Innovation in Canada
Originally posted on Half an Hour, July 4, 2009.
Responding to this excellent Globe and Mail article on innovation in Canada...
A couple of key points in this story, worth reiterating.
- "The small group of elites that got rich on these resources controlled the political levers to ensure nothing changed."
- "If you rely only on market forces, you are going to react to what others are doing, rather than anticipating what is going to happen."
We continue in this country to allow corporations to control our economy and preach free-market dogma, which as a consequence has had the effect of protecting existing resource-based industries at the expense of innovation and development.
Nowhere is this more evident today than in the Maritimes, where the decades-old hammerlock by a small number of corporations has reduced this once-prosperous region to a backwater.

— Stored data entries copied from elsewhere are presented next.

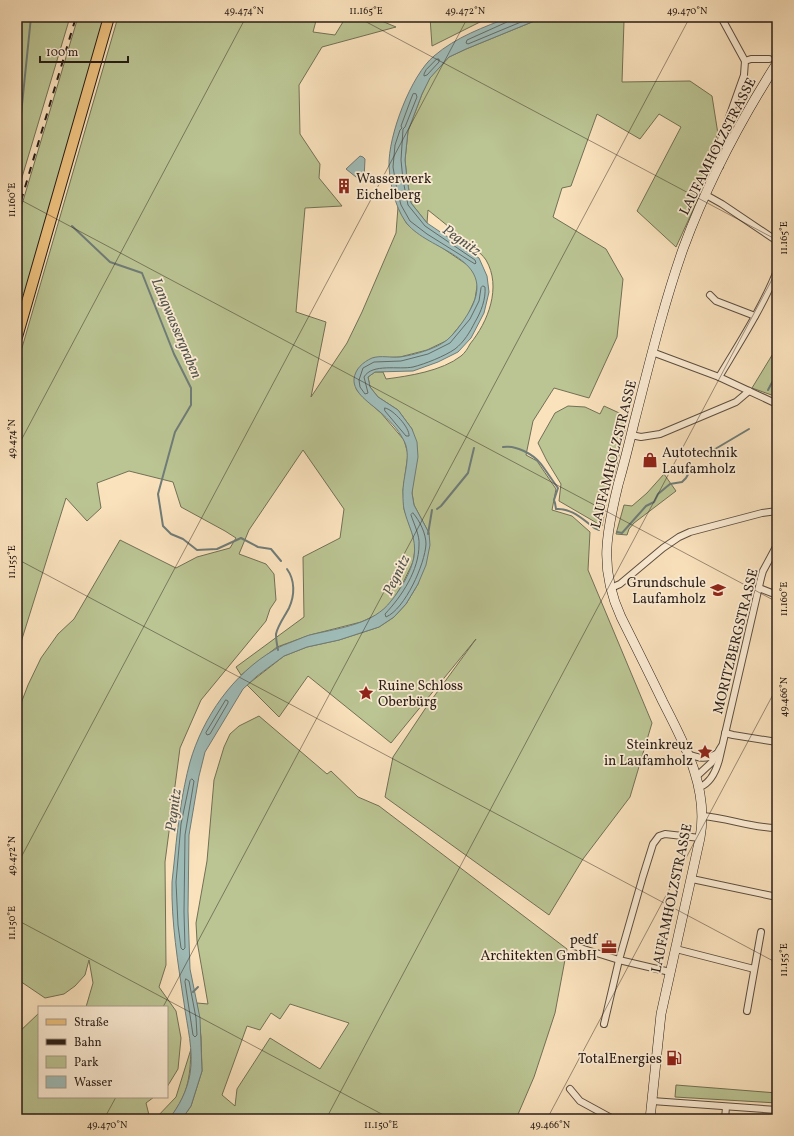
<svg xmlns="http://www.w3.org/2000/svg" width="794" height="1136" font-family="Vollkorn,serif">
<style>
.green{fill:#bbc493;stroke:#727055;fill-rule:evenodd}
.water{fill:#9fbcb8;stroke:#6f7c78}
.lines{fill:none;stroke-linecap:round;stroke-linejoin:round}
.shore{stroke:#646c68;stroke-width:1}
.stream{stroke:#6f7c78;stroke-width:2}
.minor-casing{stroke:#5c4e40;stroke-width:8}
.secondary-casing{stroke:#281d17;stroke-width:10}
.primary-casing{stroke:#281d17;stroke-width:12}
.minor{stroke:#fcecd4;stroke-width:6}
.secondary{stroke:#fcecd4;stroke-width:9}
.primary{stroke:#edc17e;stroke-width:10}
.rail{stroke:#281d17;stroke-width:2;stroke-dasharray:7 7;stroke-linecap:butt}
.ticks{fill:none;stroke:#281d17;stroke-width:1;stroke-opacity:0.45}
.labels{text-anchor:middle;stroke-width:3.5;stroke-linejoin:round;paint-order:stroke}
.street-label{font-size:14px;fill:#281d17;stroke:#fcecd4}
.poi-label{font-size:14px;fill:#281d17;stroke:#fcecd4;text-anchor:end}
.water-label{font-size:15px;font-style:italic;fill:#52554f;stroke:#fcecd4}
.neatline{fill:none;stroke:#281d17;stroke-width:1.5}
.ticks-label{font-size:10px;text-anchor:middle;fill:#281d17}
</style>
<rect width="100%" height="100%" fill="#fae2bd"/>
<filter id="stains"><feTurbulence type="fractalNoise" baseFrequency=".005" numOctaves="4"/><feColorMatrix values="0 0 0 0 .2 0 0 0 0 .09 0 0 0 0 .02 0 0 0 .5 -.17"/></filter>
<radialGradient id="worn" r=".72"><stop offset=".6" stop-color="#630" stop-opacity="0"/><stop offset="1" stop-color="#630" stop-opacity=".3"/></radialGradient>
<g class="green">
<path d="M 17,17 L 70,17 L 17,194 Z"/>
<path d="M 78,17 L 104,17 L 17,320 L 17,221 Z"/>
<path d="M 118,17 L 317,17 L 313,32 L 335,35 L 346,17 L 372,17 L 396,27 L 322,47 L 299,85 L 300,134 L 320,164 L 319,178 L 342,206 L 305,208 L 296,312 L 326,322 L 311,397 L 347,343 L 362,312 L 396,233 L 398,207 L 407,224 L 469,266 L 478,280 L 475,299 L 467,317 L 448,340 L 427,350 L 400,357 L 373,358 L 356,389 L 365,399 L 381,413 L 404,440 L 408,454 L 403,490 L 404,509 L 416,544 L 413,562 L 402,585 L 391,603 L 379,614 L 361,622 L 310,635 L 277,647 L 241,675 L 236,667 L 304,617 L 303,557 L 340,538 L 344,509 L 303,450 L 249,530 L 239,554 L 266,564 L 274,574 L 276,600 L 270,609 L 266,621 L 201,700 L 180,748 L 165,862 L 166,965 L 159,987 L 176,1011 L 181,1038 L 178,1069 L 167,1087 L 167,1007 L 86,1007 L 93,983 L 89,960 L 85,975 L 75,986 L 64,994 L 45,998 L 17,979 L 17,706 L 20,706 L 28,685 L 41,658 L 58,634 L 74,619 L 120,540 L 176,568 L 197,557 L 230,548 L 236,538 L 225,531 L 181,507 L 173,482 L 129,471 L 97,483 L 101,508 L 87,521 L 66,498 L 17,655 L 17,365 Z"/>
<path d="M 430,17 L 490,17 L 432,46 Z"/>
<path d="M 542,17 L 622,17 L 624,21 L 622,82 L 690,81 L 712,96 L 718,134 L 711,148 L 711,171 L 676,247 L 637,211 L 681,127 L 659,114 L 640,139 L 597,114 L 571,186 L 562,188 L 553,217 L 606,249 L 623,279 L 617,337 L 589,398 L 554,388 L 533,421 L 526,455 L 537,461 L 556,489 L 552,510 L 572,516 L 590,532 L 588,570 L 652,723 L 630,797 L 583,859 L 549,915 L 385,797 L 393,757 L 427,706 L 476,639 L 391,743 L 308,676 L 279,717 L 247,685 L 284,656 L 307,647 L 339,640 L 379,627 L 394,617 L 406,604 L 418,584 L 429,533 L 414,505 L 412,493 L 413,479 L 412,429 L 398,410 L 378,397 L 370,387 L 368,377 L 375,372 L 383,372 L 386,379 C 409,376 442,371 461,356 C 465,353 468,348 470,344 C 488,322 502,287 486,260 C 483,255 477,251 473,247 C 458,234 443,222 428,210 L 427,223 L 411,203 L 407,179 L 405,160 L 408,131 L 422,94 L 430,77 L 449,57 L 466,49 L 532,22 Z"/>
<path d="M 777,347 L 777,397 L 752,388 Z"/>
<path d="M 568,406 L 585,407 L 600,414 L 604,406 L 628,417 L 613,481 L 607,485 L 602,503 L 606,505 L 602,526 L 559,501 L 561,484 L 547,461 L 538,443 L 555,413 Z"/>
<path d="M 664,474 L 676,491 L 634,523 L 629,529 L 627,535 L 616,534 L 624,505 L 632,506 L 647,493 Z"/>
<path d="M 259,716 L 327,774 L 331,771 L 358,797 L 379,806 L 567,949 L 555,1013 L 534,1077 L 516,1119 L 182,1119 L 191,1106 L 202,1071 L 201,1037 L 197,1003 L 208,1004 L 197,941 L 196,923 L 207,861 L 214,780 L 224,747 L 230,734 L 239,726 ZM 290,1004 L 349,1023 L 320,1069 L 270,1038 L 237,1089 L 235,1106 L 222,1095 L 247,1026 L 260,1030 L 271,1013 L 280,1019 Z"/>
<path d="M 39,1013 L 39,1097 L 154,1097 L 146,1103 L 150,1119 L 17,1119 L 17,1034 Z"/>
<path d="M 191,1049 C 190,1079 188,1095 169,1119 L 155,1119 L 176,1097 Z"/>
<path d="M 676,1085 L 777,1093 L 777,1103 L 675,1097 Z"/>
</g>
<g class="water">
<path d="M 510,17 L 542,17 L 532,22 L 466,49 L 449,57 L 430,78 L 422,94 L 408,131 L 405,160 L 407,179 L 411,203 L 427,223 L 479,258 L 487,276 L 489,292 L 484,313 L 471,338 L 458,352 L 438,362 L 413,371 L 375,372 L 368,377 L 370,387 L 378,397 L 398,410 L 412,429 L 417,442 L 418,457 L 412,493 L 414,505 L 429,533 L 430,545 L 426,565 L 418,584 L 406,604 L 394,617 L 379,627 L 339,640 L 307,647 L 284,656 L 257,676 L 243,689 L 205,752 L 199,776 L 189,835 L 188,911 L 190,969 L 200,1018 L 202,1071 L 191,1106 L 182,1119 L 169,1119 C 179,1106 187,1091 190,1074 C 194,1051 187,1026 184,1003 C 178,964 171,921 172,882 C 173,873 174,863 175,854 C 178,823 182,792 190,762 C 203,717 233,674 274,650 C 280,646 287,644 294,641 C 300,639 307,635 314,634 C 340,628 374,624 391,601 C 401,589 411,572 414,557 C 417,537 408,527 404,509 C 403,504 403,499 403,495 C 402,476 413,455 403,439 C 398,429 388,419 380,412 C 370,403 353,393 354,379 C 355,369 363,362 372,358 C 381,355 391,358 400,357 C 414,355 436,349 447,340 C 456,333 472,310 475,299 C 489,255 424,249 405,221 C 395,206 390,184 389,166 C 388,136 411,75 434,56 C 456,37 484,27 510,17 Z"/>
<path d="M 360,156 L 363,157 L 365,159 L 364,179 L 356,177 L 346,169 Z"/>
</g>
<g class="lines">
<g class="shore">
<path d="M 510,17 L 507,22 L 467,40 L 466,43 L 468,44 L 533,17"/>
<path d="M 437,59 L 439,59 L 439,62 L 427,75 L 424,76 L 424,74 L 426,70 Z"/>
<path d="M 416,94 L 417,97 L 405,127 L 403,129 L 401,160 L 403,180 L 408,205 L 425,226 L 475,260 L 476,263 L 475,264 L 427,234 L 410,221 L 401,205 L 397,190 L 393,167 L 395,145 L 400,130 L 402,128 L 401,126 L 411,99 L 413,94 Z"/>
<path d="M 483,286 L 485,287 C 486,299 481,312 475,322 C 470,332 464,342 455,349 C 445,356 425,364 413,367 C 399,370 372,363 364,377 L 368,393 L 365,394 L 360,387 L 359,380 L 363,368 L 374,362 L 401,361 L 428,354 L 450,343 L 470,319 L 479,301 L 481,288 Z"/>
<path d="M 385,408 C 393,409 410,428 409,436 L 406,436 L 385,411 Z"/>
<path d="M 413,513 C 420,521 426,534 426,544 C 425,564 405,609 386,617 L 385,614 C 402,596 419,570 419,545 C 420,536 414,524 411,515 Z"/>
<path d="M 226,700 L 228,701 L 228,703 L 210,734 L 207,735 L 206,733 Z"/>
<path d="M 192,779 L 194,781 L 185,835 L 184,912 L 185,948 L 183,950 L 181,948 L 178,925 L 176,882 L 181,824 L 190,781 Z"/>
<path d="M 186,979 L 189,981 L 196,1018 L 197,1035 L 195,1037 L 193,1035 L 185,982 Z"/>
</g>
<g class="stream">
<path d="M 17,139 L 19,134 L 31,17"/>
<path d="M 72,226 L 110,262 L 142,273 L 174,354 L 191,388 L 191,405 L 175,432 L 158,494 L 163,526 L 171,534 L 183,539 L 197,550 L 217,549 L 241,538 L 258,547 L 271,549 L 281,561"/>
<path d="M 768,390 L 777,373"/>
<path d="M 503,447 C 516,445 533,454 541,464 C 547,472 552,480 558,488 L 554,500 L 555,503 L 556,509 C 568,508 578,515 588,523 C 592,526 594,529 599,530"/>
<path d="M 705,455 L 749,429"/>
<path d="M 437,509 L 441,506 L 468,473 L 474,448"/>
<path d="M 617,532 L 622,533 L 646,506 L 654,502 L 658,494 L 670,484 L 682,482 L 686,478 L 691,469"/>
<path d="M 428,534 L 432,510"/>
<path d="M 278,650 C 277,645 276,639 276,634 C 278,625 285,616 289,608 C 295,595 295,580 287,569"/>
<path d="M 193,992 L 198,987"/>
</g>
<g class="minor-casing">
<g id="minor">
<path d="M 721,17 L 745,61"/>
<path d="M 720,166 L 717,157 L 717,151 L 744,75 L 745,61 L 751,59 L 769,59"/>
<path d="M 706,195 L 722,204 L 777,241"/>
<path d="M 710,295 L 716,301 L 755,316"/>
<path d="M 652,352 L 719,377 L 777,404"/>
<path d="M 719,377 C 740,342 762,308 777,271"/>
<path d="M 631,435 L 641,437 L 660,434 L 736,402 L 749,391"/>
<path d="M 611,588 L 620,584 L 663,548 L 679,537 L 690,532 L 762,513 L 777,511"/>
<path d="M 759,588 L 777,595"/>
<path d="M 725,733 L 733,735 L 777,742"/>
<path d="M 688,754 C 698,758 706,760 716,754"/>
<path d="M 697,776 L 712,762 L 721,747"/>
<path d="M 700,787 C 710,783 716,771 719,760 L 761,578 L 763,571 L 777,545"/>
<path d="M 703,816 C 728,818 752,828 777,828"/>
<path d="M 692,879 L 777,897"/>
<path d="M 574,946 L 619,960 L 670,972"/>
<path d="M 676,949 L 754,969"/>
<path d="M 747,1011 L 761,932"/>
<path d="M 604,1024 L 619,960 L 643,876 L 653,844 L 659,836 L 665,834 L 700,838"/>
<path d="M 570,1089 L 580,1101 L 613,1119"/>
<path d="M 652,1101 L 777,1110"/>
<path d="M 725,1119 L 726,1107"/>
</g>
</g>
<g class="secondary-casing">
<path id="secondary" d="M 650,1119 L 661,1014 L 700,838 C 709,788 685,745 663,702 C 649,673 635,645 621,617 C 599,569 606,534 618,485 C 624,464 629,444 634,423 C 649,365 663,306 683,249 C 707,184 740,121 777,63"/>
</g>
<g class="primary-casing">
<path id="primary" d="M 17,337 L 109,17"/>
</g>
<use href="#minor" class="minor"/>
<use href="#secondary" class="secondary"/>
<use href="#primary" class="primary"/>
<path class="rail" d="M 17,214 L 76,17"/>
</g>
<path class="ticks" d="M 357,17 L 777,240M 17,31 L 24,17M 17,198 L 777,602M 17,448 L 246,17M 17,559 L 777,963M 17,865 L 468,17M 17,920 L 391,1119M 163,1007 L 690,17M 104,1119 L 116,1097M 326,1119 L 777,270M 547,1119 L 777,687M 769,1119 L 777,1104"/>
<defs>
<g id="building-bare" transform="scale(1.2)"><path d="M-4-6H4V6H1V3H-1V6H-4ZM-2.5-4.3h1.7v1.8h-1.7ZM.8-4.3h1.7v1.8H.8ZM-2.5-1h1.7V.8h-1.7ZM.8-1h1.7V.8H.8Z" fill="#8f2418" stroke="#fcecd4" stroke-width="2.5" paint-order="stroke"/></g>
<g id="shop-bare" transform="scale(1.2)"><path d="M-5-2.5h2.3a2.7 3.5 0 0 1 5.4 0H5L5.5 6h-11ZM-1.5-2.5h3a1.5 2.3 0 0 0-3 0Z" fill="#8f2418" stroke="#fcecd4" stroke-width="2.5" paint-order="stroke"/></g>
<g id="school-bare" transform="scale(1.2)"><path d="M0-5L7-2L0 1L-7-2ZM-4 1L0 2.5L4 1V4Q0 6-4 4Z" fill="#8f2418" stroke="#fcecd4" stroke-width="2.5" paint-order="stroke"/></g>
<g id="sight-bare" transform="scale(1.2)"><path d="M0-6L1.8-2.2L6-1.7L2.9 1.2L3.7 5.4L0 3.3L-3.7 5.4L-2.9 1.2L-6-1.7L-1.8-2.2Z" fill="#8f2418" stroke="#fcecd4" stroke-width="2.5" paint-order="stroke"/></g>
<g id="office-bare" transform="scale(1.2)"><path d="M-6-3h4V-5.5h4V-3h4V5H-6ZM-1-4.5V-3h2v-1.5ZM-6 0V1H6V0Z" fill="#8f2418" stroke="#fcecd4" stroke-width="2.5" paint-order="stroke"/></g>
<g id="fuel-bare" transform="scale(1.2)"><path d="M-5.5-6h7V0h2V4h1.3V-2.5L3-4.5l.8-.8L6-3V5H2.5V1h-1V6h-7ZM-4.2-4.7v3.2H.2V-4.7Z" fill="#8f2418" stroke="#fcecd4" stroke-width="2.5" paint-order="stroke"/></g>
</defs>
<g fill-rule="evenodd">
<use href="#building-bare" x="344" y="186"/>
<use href="#shop-bare" x="650" y="460"/>
<use href="#school-bare" x="718" y="590"/>
<use href="#sight-bare" x="366" y="693"/>
<use href="#sight-bare" x="705" y="752"/>
<use href="#office-bare" x="609" y="947"/>
<use href="#fuel-bare" x="674" y="1058"/>
</g>
<g class="labels">
<g class="street-label">
<text transform="translate(717 146) rotate(-63)" y="5">LAUFAMHOLZSTRASSE</text>
<text transform="translate(613 454) rotate(-76)" y="5">LAUFAMHOLZSTRASSE</text>
<text transform="translate(735 641) rotate(-76)" y="5">MORITZBERGSTRASSE</text>
<text transform="translate(671 898) rotate(-78)" y="5">LAUFAMHOLZSTRASSE</text>
</g>
<g class="poi-label">
<text x="356" y="183" text-anchor="start">Wasserwerk<tspan x="356" dy="16">Eichelberg</tspan></text>
<text x="662" y="457" text-anchor="start">Autotechnik<tspan x="662" dy="16">Laufamholz</tspan></text>
<text x="706" y="587">Grundschule<tspan x="706" dy="16">Laufamholz</tspan></text>
<text x="378" y="690" text-anchor="start">Ruine Schloss<tspan x="378" dy="16">Oberbürg</tspan></text>
<text x="693" y="749">Steinkreuz<tspan x="693" dy="16">in Laufamholz</tspan></text>
<text x="597" y="944">pedf<tspan x="597" dy="16">Architekten GmbH</tspan></text>
<text x="662" y="1063">TotalEnergies</text>
</g>
<g class="water-label">
<text transform="translate(462 240) rotate(35)" y="5">Pegnitz</text>
<text transform="translate(177 328) rotate(67)" y="5">Langwassergraben</text>
<text transform="translate(396 575) rotate(-64)" y="5">Pegnitz</text>
<text transform="translate(173 810) rotate(-82)" y="5">Pegnitz</text>
</g>
</g>
<rect width="794" height="1136" fill="none" stroke="#fae2bd" stroke-width="44"/>
<rect x="38" y="1006" width="130" height="92" fill="#fcecd4" stroke="#a79988"/>
<rect x="46" y="1019" width="20" height="6" fill="#edc17e" stroke="#a79988"/>
<text x="74" y="1026" font-size="12" fill="#281d17">Straße</text>
<rect x="46" y="1039" width="20" height="6" fill="#281d17" stroke="#a79988"/>
<text x="74" y="1046" font-size="12" fill="#281d17">Bahn</text>
<rect x="46" y="1056" width="20" height="12" fill="#bbc493" stroke="#a79988"/>
<text x="74" y="1066" font-size="12" fill="#281d17">Park</text>
<rect x="46" y="1076" width="20" height="12" fill="#9fbcb8" stroke="#a79988"/>
<text x="74" y="1086" font-size="12" fill="#281d17">Wasser</text>
<path d="M40 56v6h88v-6" fill="none" stroke="#281d17" stroke-width="2"/>
<text x="46" y="56" font-size="12" fill="#281d17" stroke="#fcecd4" stroke-width="3" paint-order="stroke">100 m</text>
<rect x="22" y="22" width="750" height="1092" class="neatline"/>
<g class="ticks-label">
<text x="244" y="14">49.474°N</text>
<text x="366" y="14">11.165°E</text>
<text x="465" y="14">49.472°N</text>
<text x="687" y="14">49.470°N</text>
<text transform="translate(11 200) rotate(-90)" y="4">11.160°E</text>
<text transform="translate(783 238) rotate(-90)" y="4">11.165°E</text>
<text transform="translate(11 439) rotate(-90)" y="4">49.474°N</text>
<text transform="translate(11 562) rotate(-90)" y="4">11.155°E</text>
<text transform="translate(783 599) rotate(-90)" y="4">11.160°E</text>
<text transform="translate(783 697) rotate(-90)" y="4">49.466°N</text>
<text transform="translate(11 856) rotate(-90)" y="4">49.472°N</text>
<text transform="translate(11 923) rotate(-90)" y="4">11.150°E</text>
<text transform="translate(783 960) rotate(-90)" y="4">11.155°E</text>
<text x="107" y="1128">49.470°N</text>
<text x="381" y="1128">11.150°E</text>
<text x="550" y="1128">49.466°N</text>
</g>
<rect width="100%" height="100%" filter="url(#stains)"/>
<rect width="100%" height="100%" fill="url(#worn)"/>
</svg>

Similar forces are in effect in Alberta and British Columbia, and unless we are stringent, the economies of Ontario and Quebec will be reduced to a resource-based rubble.
What characterizes high-innovation countries - yes, including the U.S. - is the high degree of government direction and intervention. South of the border, for example, programs such as the mi8litary, space, and NSF have driven research forward.
Canada's own government investment in research and development is significantly smaller than any of the innovative nations, and shrinking. This is why we have seen, especially over the last few years, our productivity and competitiveness lag.
The sad and difficult part is, it may be impossible to wean ourselves from our corporate overlords. The experience in the Maritimes is, even if you change governments, the corporations remain in charge.